Он всего лишь щадил измученную тяжелыми родами женщину, с горечью думала Ласаралин теперь, стоя на коленях и до судорог сжимая пальцы в жесте смирения и покаяния.

Я уповаю на Величие Зардинах. Что мне сделать, Госпожа? Как вернуть его благоволение? Я не смею просить о любви, ибо не мне спорить с той, в чьих жилах течет кровь Таша. Он отравлен этой любовью, но не мне становиться противоядием. Лишь позволь мне быть достойной женой. Верни мне его.

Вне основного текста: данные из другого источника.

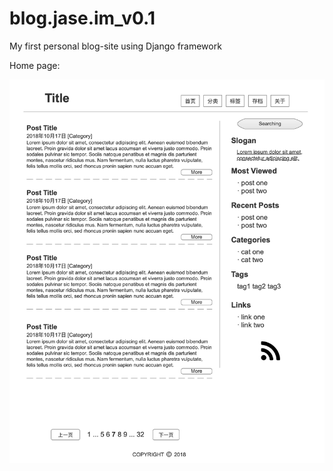 # blog.jase.im_v0.1
My first personal blog-site using Django framework

Home page:

![home](README.assets/home.png)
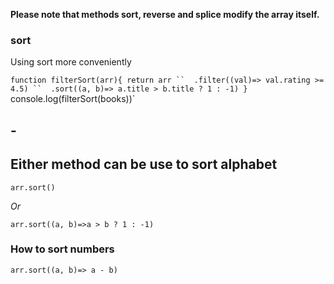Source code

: **Please note that methods sort, reverse and splice modify the array itself.**

### sort
Using sort more conveniently

`function filterSort(arr){
  return arr
``  .filter((val)=> val.rating >= 4.5)
``  .sort((a, b)=> a.title > b.title ? 1 : -1)
}
`console.log(filterSort(books))`

## -

## Either method can be use to sort alphabet
`arr.sort()` 

*Or*

`arr.sort((a, b)=>a > b ? 1 : -1)`

### How to sort numbers
`arr.sort((a, b)=> a - b)`

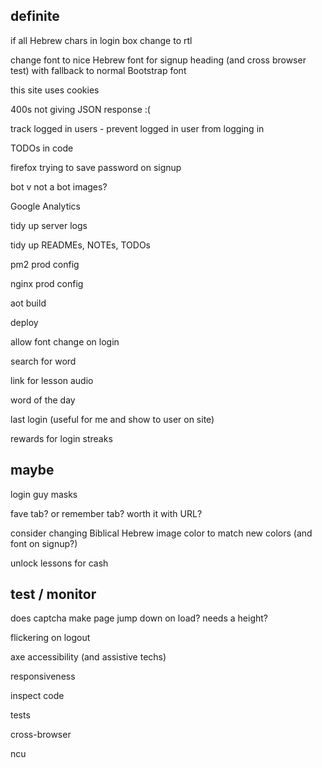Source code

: definite
--------

if all Hebrew chars in login box change to rtl

change font to nice Hebrew font for signup heading (and cross browser test)
with fallback to normal Bootstrap font

this site uses cookies

400s not giving JSON response :(

track logged in users - prevent logged in user from logging in

TODOs in code

firefox trying to save password on signup

bot v not a bot images?

Google Analytics

tidy up server logs

tidy up READMEs, NOTEs, TODOs

pm2 prod config

nginx prod config

aot build

deploy

allow font change on login

search for word

link for lesson audio

word of the day

last login (useful for me and show to user on site)

rewards for login streaks

maybe
-----

login guy masks

fave tab? or remember tab? worth it with URL?

consider changing Biblical Hebrew image color to match new colors (and font on signup?)

unlock lessons for cash

test / monitor
--------------

does captcha make page jump down on load? needs a height?

flickering on logout

axe accessibility (and assistive techs)

responsiveness

inspect code

tests

cross-browser

ncu


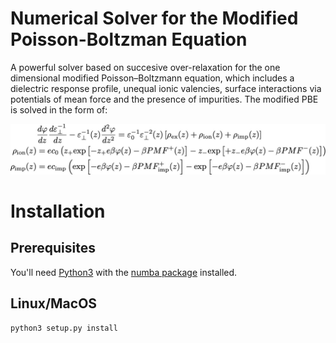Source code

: # Numerical Solver for the Modified Poisson-Boltzman Equation

A powerful solver based on succesive over-relaxation for the one dimensional modified Poisson–Boltzmann equation, which includes a dielectric response profile, unequal ionic valencies, surface interactions via potentials of mean force and the presence of impurities. The modified PBE is solved in the form of:

![PBE](/modified_PBE.jpg)

# Installation

## Prerequisites

You'll need [Python3](https://www.python.org) with the [numba package](http://numba.pydata.org/) installed.

## Linux/MacOS

``python3 setup.py install``

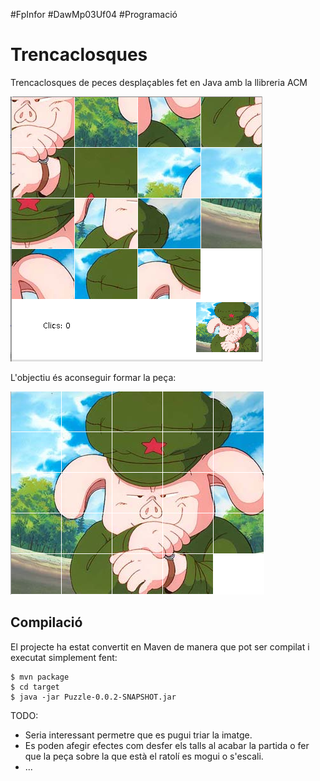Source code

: #FpInfor #DawMp03Uf04 #Programació

Trencaclosques
==========================
Trencaclosques de peces desplaçables fet en Java amb la llibreria ACM

![Trencaclosques](puzzle2.png "screenshoot")

L'objectiu és aconseguir formar la peça:

![Trencaclosques](puzzle1.png "resolt")


Compilació
---------------
El projecte ha estat convertit en Maven de manera que pot ser compilat i executat
simplement fent:

    $ mvn package
    $ cd target
    $ java -jar Puzzle-0.0.2-SNAPSHOT.jar



TODO:
* Seria interessant permetre que es pugui triar la imatge.
* Es poden afegir efectes com desfer els talls al acabar la partida o fer que la peça sobre la que està el ratolí es mogui o s'escali.
* ...
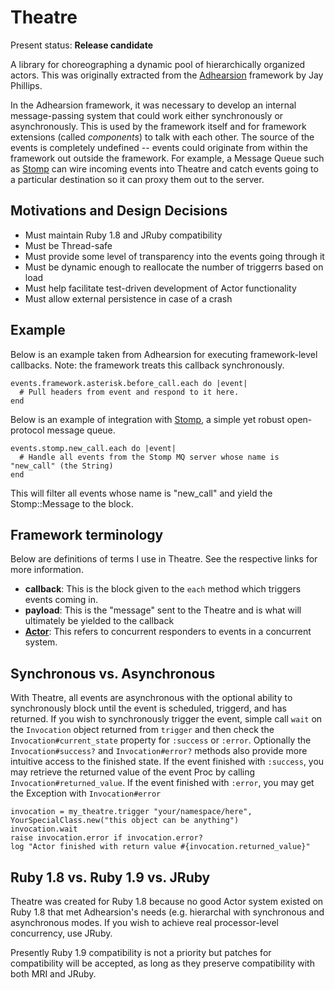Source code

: Theatre
=======

Present status: **Release candidate**

A library for choreographing a dynamic pool of hierarchically organized actors. This was originally extracted from the [Adhearsion](http://adhearsion.com) framework by Jay Phillips.

In the Adhearsion framework, it was necessary to develop an internal message-passing system that could work either synchronously or asynchronously. This is used by the framework itself and for framework extensions (called _components_) to talk with each other. The source of the events is completely undefined -- events could originate from within the framework out outside the framework. For example, a Message Queue such as [Stomp](http://stomp.codehaus.org) can wire incoming events into Theatre and catch events going to a particular destination so it can proxy them out to the server.

Motivations and Design Decisions
--------------------------------

* Must maintain Ruby 1.8 and JRuby compatibility
* Must be Thread-safe
* Must provide some level of transparency into the events going through it
* Must be dynamic enough to reallocate the number of triggerrs based on load
* Must help facilitate test-driven development of Actor functionality
* Must allow external persistence in case of a crash

Example
-------

Below is an example taken from Adhearsion for executing framework-level callbacks. Note: the framework treats this callback synchronously.

    events.framework.asterisk.before_call.each do |event|
      # Pull headers from event and respond to it here.
    end

Below is an example of integration with [Stomp](http://stomp.codehaus.org/), a simple yet robust open-protocol message queue.

    events.stomp.new_call.each do |event|
      # Handle all events from the Stomp MQ server whose name is "new_call" (the String)
    end

This will filter all events whose name is "new_call" and yield the Stomp::Message to the block.

Framework terminology
--------------------

Below are definitions of terms I use in Theatre. See the respective links for more information.

* **callback**: This is the block given to the `each` method which triggers events coming in.
* **payload**: This is the "message" sent to the Theatre and is what will ultimately be yielded to the callback
* **[Actor](http://en.wikipedia.org/wiki/Actor_model)**: This refers to concurrent responders to events in a concurrent system.

Synchronous vs. Asynchronous
----------------------------

With Theatre, all events are asynchronous with the optional ability to synchronously block until the event is scheduled, triggerd, and has returned. If you wish to synchronously trigger the event, simple call `wait` on the `Invocation` object returned from `trigger` and then check the `Invocation#current_state` property for `:success` or `:error`. Optionally the `Invocation#success?` and `Invocation#error?` methods also provide more intuitive access to the finished state. If the event finished with `:success`, you may retrieve the returned value of the event Proc by calling `Invocation#returned_value`. If the event finished with `:error`, you may get the Exception with `Invocation#error`

    invocation = my_theatre.trigger "your/namespace/here", YourSpecialClass.new("this object can be anything")
    invocation.wait
    raise invocation.error if invocation.error?
    log "Actor finished with return value #{invocation.returned_value}"

Ruby 1.8 vs. Ruby 1.9 vs. JRuby
-------------------------------

Theatre was created for Ruby 1.8 because no good Actor system existed on Ruby 1.8 that met Adhearsion's needs (e.g. hierarchal with synchronous and asynchronous modes. If you wish to achieve real processor-level concurrency, use JRuby.

Presently Ruby 1.9 compatibility is not a priority but patches for compatibility will be accepted, as long as they preserve compatibility with both MRI and JRuby.
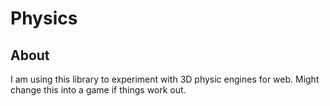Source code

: # Physics

## About

I am using this library to experiment with 3D physic engines for web. Might change this into a game if things work out.
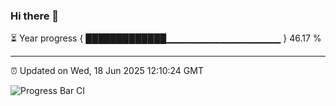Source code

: ### Hi there 👋

⏳ Year progress { █████████████▁▁▁▁▁▁▁▁▁▁▁▁▁▁▁▁▁ } 46.17 %

---

⏰ Updated on Wed, 18 Jun 2025 12:10:24 GMT

![Progress Bar CI](https://github.com/liununu/liununu/workflows/Progress%20Bar%20CI/badge.svg)
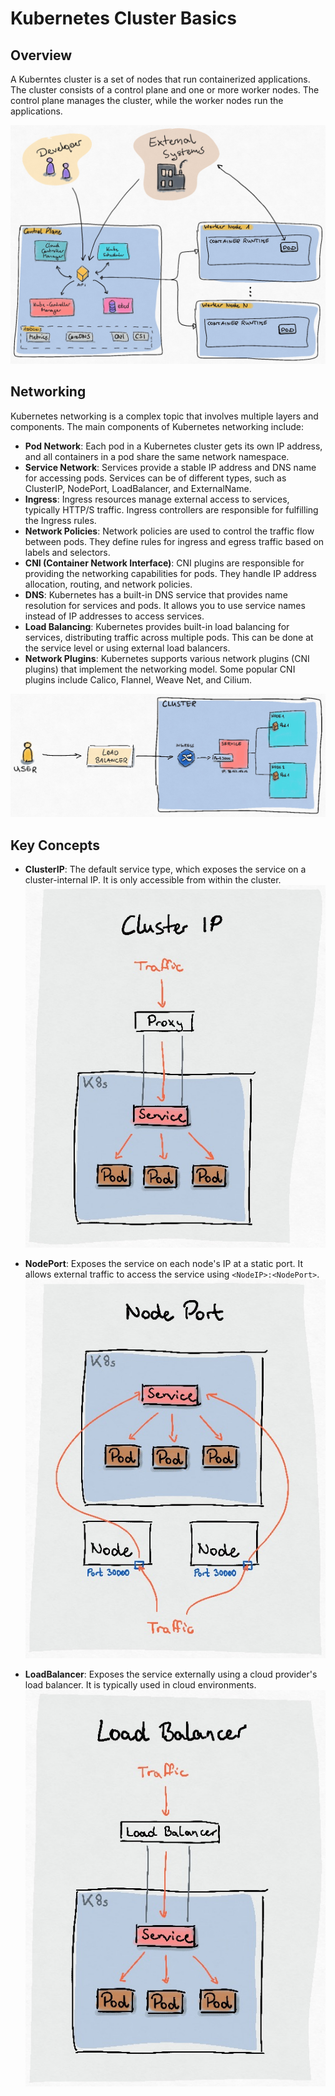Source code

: # Kubernetes Cluster Basics

## Overview

A Kuberntes cluster is a set of nodes that run containerized applications. The cluster consists of a control plane and one or more worker nodes. The control plane manages the cluster, while the worker nodes run the applications.

![Cluster-Basics](./assets/K8s-Cluster-Basics.jpg)

## Networking

Kubernetes networking is a complex topic that involves multiple layers and components. The main components of Kubernetes networking include:
- **Pod Network**: Each pod in a Kubernetes cluster gets its own IP address, and all containers in a pod share the same network namespace.
- **Service Network**: Services provide a stable IP address and DNS name for accessing pods. Services can be of different types, such as ClusterIP, NodePort, LoadBalancer, and ExternalName.
- **Ingress**: Ingress resources manage external access to services, typically HTTP/S traffic. Ingress controllers are responsible for fulfilling the Ingress rules.
- **Network Policies**: Network policies are used to control the traffic flow between pods. They define rules for ingress and egress traffic based on labels and selectors.
- **CNI (Container Network Interface)**: CNI plugins are responsible for providing the networking capabilities for pods. They handle IP address allocation, routing, and network policies.
- **DNS**: Kubernetes has a built-in DNS service that provides name resolution for services and pods. It allows you to use service names instead of IP addresses to access services.
- **Load Balancing**: Kubernetes provides built-in load balancing for services, distributing traffic across multiple pods. This can be done at the service level or using external load balancers.
- **Network Plugins**: Kubernetes supports various network plugins (CNI plugins) that implement the networking model. Some popular CNI plugins include Calico, Flannel, Weave Net, and Cilium.

![Kubernetes Services](./assets/K8s-Services.jpg)

## Key Concepts
- **ClusterIP**: The default service type, which exposes the service on a cluster-internal IP. It is only accessible from within the cluster.
![ClusterIp](./assets/K8s-Services-ClusterIP.jpg)

- **NodePort**: Exposes the service on each node's IP at a static port. It allows external traffic to access the service using `<NodeIP>:<NodePort>`.
![NodePort](./assets/K8s-Services-NodePort.jpg)

- **LoadBalancer**: Exposes the service externally using a cloud provider's load balancer. It is typically used in cloud environments.
![LoadBalancer](./assets/K8s-Services-LoadBalancer.jpg)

Она не знала наверняка, но Ташбаан полнился слухами еще в те годы, когда она выходила замуж в первый раз. Одиннадцатилетняя девочка, заливавшаяся краской от лба до подбородка при одной только мысли о подобной порочной связи. Теперь она уже не темнела лицом, но и смирения, чтобы делить мужа с его единокровной сестрой, отыскать не могла.

Богиня не отвечала. Быть может, даже не слушала, решив, что склонившаяся перед ней грешница не заслуживает столь легкого прощения. Ласаралин говорила и говорила — в мыслях, не разжимая подкрашенных кармином губ, не отводя подведенным золотом глаз, — но в Храме будто становилось всё холоднее и холоднее. Боги отдалялись от нее, и тархине всё чаще мерещилось, что с голубого потолка вот-вот хлынет ледяной зимний дождь.

Прочь из дома богов, нечестивая.

Она поднялась на ноги, когда уже не чувствовала их от холода, и оперлась на руку стражника, шагнувшего к госпоже со звоном посеребренных шпор.

— Благодарю.

А снаружи ярко светило солнце, греющее, но еще не обжигающее, как в самые жаркие дни середины лета, и в лицо дохнуло теплым западным ветром, принесшим запах фруктов и сладостей из меда и грецких орехов. Заблестели отполированные навершия шлемов, виднеющиеся сквозь намотанные на них длинные красные платки, застучали низкие каблуки шелковых туфель и кожаных сапог по огромным, вырубленным из светлого камня плитам храмовой площади.

Засиял под солнечными лучами перламутр на черепаховых гребнях, поддерживающих уложенные в сложную прическу тяжелые темно-каштановые волосы любимой сестры тисрока.

— Какая встреча, моя дорогая Ласаралин, — заговорила принцесса Джанаан приятным грудным голосом и подняла руку, щелчком пальцев велев отступить ее страже на несколько шагов назад. — Прогуляетесь со мной?

— Буду рада, Ваше Высочество, — ответила Ласаралин, хотя радости не испытывала совершенно. Принцесса поправила наброшенный на плечи шелковый палантин в узорах павлиньих перьев и взяла Ласаралин под руку, словно и в самом деле была закадычной подругой.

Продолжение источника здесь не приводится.